Fazit: Schickes Mopped, aber die Preis-Ansage drückt jedem Normalo Tränen in die Augen. Für die Standard-Variante werden 20.490 Euro fällig; das Premium-Modell kostet schlappe 22.690 Euro – jeweils inklusive fünfjähriger Garantie auf den Akku.
Was ein Austausch-Akku kostet, möchte ich gerade nicht wissen…

>> www.zeromotorcycles.com/de/zero-srf

Nummer 3: Honda CB650R „Neo Sports Cafe“

Zu gern hätte ich mir die neue kleine Honda angeschaut. Naja, „klein“ ist relativ, denn immerhin ist sie 95 PS stark.
Die Sitzhöhe (810mm) könnte passen, so die Maschine schmal genug geschnitten ist und die 202 Kilo Lebend-Gewicht sind so gerade noch im Rahmen.

Offenbar hatte HONDA in diesem Jahr aber keinen Bock auf die Messe. (Man munkelt, es läge daran, dass der letzte ortsansässige Händler die Motorradsparte Anfang des Jahres aufgegeben hat.)

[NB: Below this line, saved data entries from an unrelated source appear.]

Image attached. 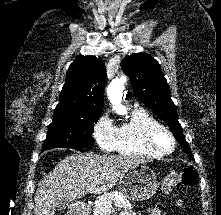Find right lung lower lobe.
I'll return each mask as SVG.
<instances>
[{"label": "right lung lower lobe", "mask_w": 221, "mask_h": 215, "mask_svg": "<svg viewBox=\"0 0 221 215\" xmlns=\"http://www.w3.org/2000/svg\"><path fill=\"white\" fill-rule=\"evenodd\" d=\"M78 150H79V151H83V150H84V148H79Z\"/></svg>", "instance_id": "1"}]
</instances>
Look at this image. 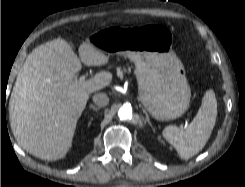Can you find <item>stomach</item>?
<instances>
[{"label":"stomach","instance_id":"1","mask_svg":"<svg viewBox=\"0 0 245 187\" xmlns=\"http://www.w3.org/2000/svg\"><path fill=\"white\" fill-rule=\"evenodd\" d=\"M172 32L161 25L108 27L87 39L106 55H122L136 66L139 97L157 120L169 121L188 109L191 90L185 69L172 50Z\"/></svg>","mask_w":245,"mask_h":187}]
</instances>
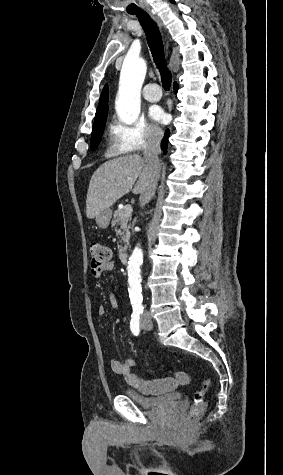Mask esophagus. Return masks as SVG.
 Listing matches in <instances>:
<instances>
[{
  "label": "esophagus",
  "mask_w": 283,
  "mask_h": 475,
  "mask_svg": "<svg viewBox=\"0 0 283 475\" xmlns=\"http://www.w3.org/2000/svg\"><path fill=\"white\" fill-rule=\"evenodd\" d=\"M150 15H151V17L153 18V20H155V22H157V24L159 25V27H162V23H161L160 18L157 17L156 15L151 14V13H150Z\"/></svg>",
  "instance_id": "34e87169"
}]
</instances>
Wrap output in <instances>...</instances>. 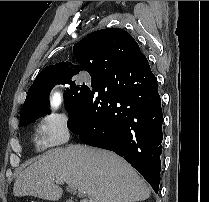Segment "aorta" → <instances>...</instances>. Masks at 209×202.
I'll return each mask as SVG.
<instances>
[{
    "mask_svg": "<svg viewBox=\"0 0 209 202\" xmlns=\"http://www.w3.org/2000/svg\"><path fill=\"white\" fill-rule=\"evenodd\" d=\"M54 102L57 103V96L54 97Z\"/></svg>",
    "mask_w": 209,
    "mask_h": 202,
    "instance_id": "aorta-1",
    "label": "aorta"
}]
</instances>
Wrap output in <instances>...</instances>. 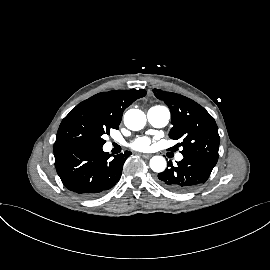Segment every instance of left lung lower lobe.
<instances>
[{
    "label": "left lung lower lobe",
    "instance_id": "0a47b994",
    "mask_svg": "<svg viewBox=\"0 0 270 270\" xmlns=\"http://www.w3.org/2000/svg\"><path fill=\"white\" fill-rule=\"evenodd\" d=\"M215 162L205 158L183 154V159L176 166L170 162L166 170L158 174L163 187L173 192H189L209 178Z\"/></svg>",
    "mask_w": 270,
    "mask_h": 270
}]
</instances>
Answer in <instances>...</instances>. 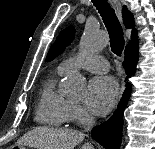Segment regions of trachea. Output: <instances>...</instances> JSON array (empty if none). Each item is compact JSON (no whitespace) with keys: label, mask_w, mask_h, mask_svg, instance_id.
Returning a JSON list of instances; mask_svg holds the SVG:
<instances>
[{"label":"trachea","mask_w":155,"mask_h":149,"mask_svg":"<svg viewBox=\"0 0 155 149\" xmlns=\"http://www.w3.org/2000/svg\"><path fill=\"white\" fill-rule=\"evenodd\" d=\"M92 2L99 11L107 28L112 52L117 56H120L123 51L125 41L122 26L114 9L110 6L107 0H92Z\"/></svg>","instance_id":"trachea-1"}]
</instances>
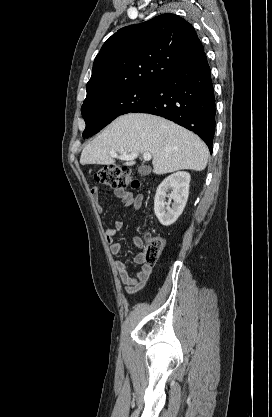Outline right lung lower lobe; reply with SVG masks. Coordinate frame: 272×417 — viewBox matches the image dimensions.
<instances>
[{"label": "right lung lower lobe", "instance_id": "1", "mask_svg": "<svg viewBox=\"0 0 272 417\" xmlns=\"http://www.w3.org/2000/svg\"><path fill=\"white\" fill-rule=\"evenodd\" d=\"M205 52L165 77L153 95L133 113H149L196 133L212 152L215 97Z\"/></svg>", "mask_w": 272, "mask_h": 417}]
</instances>
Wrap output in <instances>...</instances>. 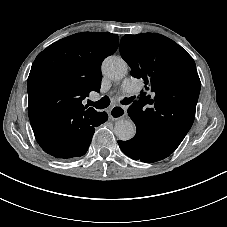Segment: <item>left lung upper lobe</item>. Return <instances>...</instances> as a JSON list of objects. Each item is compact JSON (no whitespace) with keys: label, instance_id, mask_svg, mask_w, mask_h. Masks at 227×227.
I'll return each mask as SVG.
<instances>
[{"label":"left lung upper lobe","instance_id":"5c2ea615","mask_svg":"<svg viewBox=\"0 0 227 227\" xmlns=\"http://www.w3.org/2000/svg\"><path fill=\"white\" fill-rule=\"evenodd\" d=\"M120 53L131 75L145 89L128 108L138 130L176 149L190 130L201 82L193 58L176 42L160 34L125 35Z\"/></svg>","mask_w":227,"mask_h":227}]
</instances>
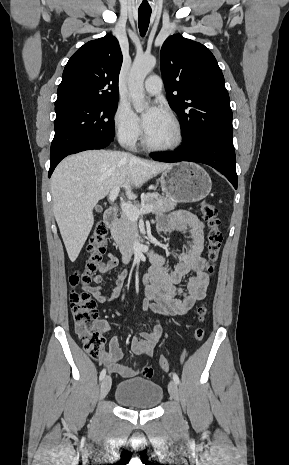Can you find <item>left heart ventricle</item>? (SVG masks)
<instances>
[{
  "instance_id": "left-heart-ventricle-1",
  "label": "left heart ventricle",
  "mask_w": 289,
  "mask_h": 465,
  "mask_svg": "<svg viewBox=\"0 0 289 465\" xmlns=\"http://www.w3.org/2000/svg\"><path fill=\"white\" fill-rule=\"evenodd\" d=\"M149 142L157 145H166L175 138V131L168 117L163 113L151 130L146 132Z\"/></svg>"
}]
</instances>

Einziger Trost für den geneigten Interessenten: eine „Sonderschau zum 50jährigen Jubiläum der Honda CB750“.

Infos zur kleinen Neo Sports Cafe:
>> www.honda.de/motorcycles/range/street/cb650r-neo-sports-cafe/overview.html

Und sonst?

Kawas Z900 kommt in neuen Farben daher, beispielsweise in rot-silber oder weiß.


Schick-Schick!

Mission Zweitmopped

Mehr als die brandneuen Powerbikes interessieren mich aktuell die kleinen leichten Spaß-Moppeds, da mein Fuhrpark auch endlich mal wachsen soll.

Wunschtraum wäre eine Bonsai-Enduro, das aber wird wohl in diesem Leben nix mehr:
Seit den Achtzigern sind die geländegängigen Maschinchen so hochstelzig, dass sie sich auch mit viel gutem Willen nicht bis zur Idealtiefe herabsenken lassen. Damit bräuchte es selbst für meine erste Wahl, die Honda CRF 250 L, ein Fußbänkchen…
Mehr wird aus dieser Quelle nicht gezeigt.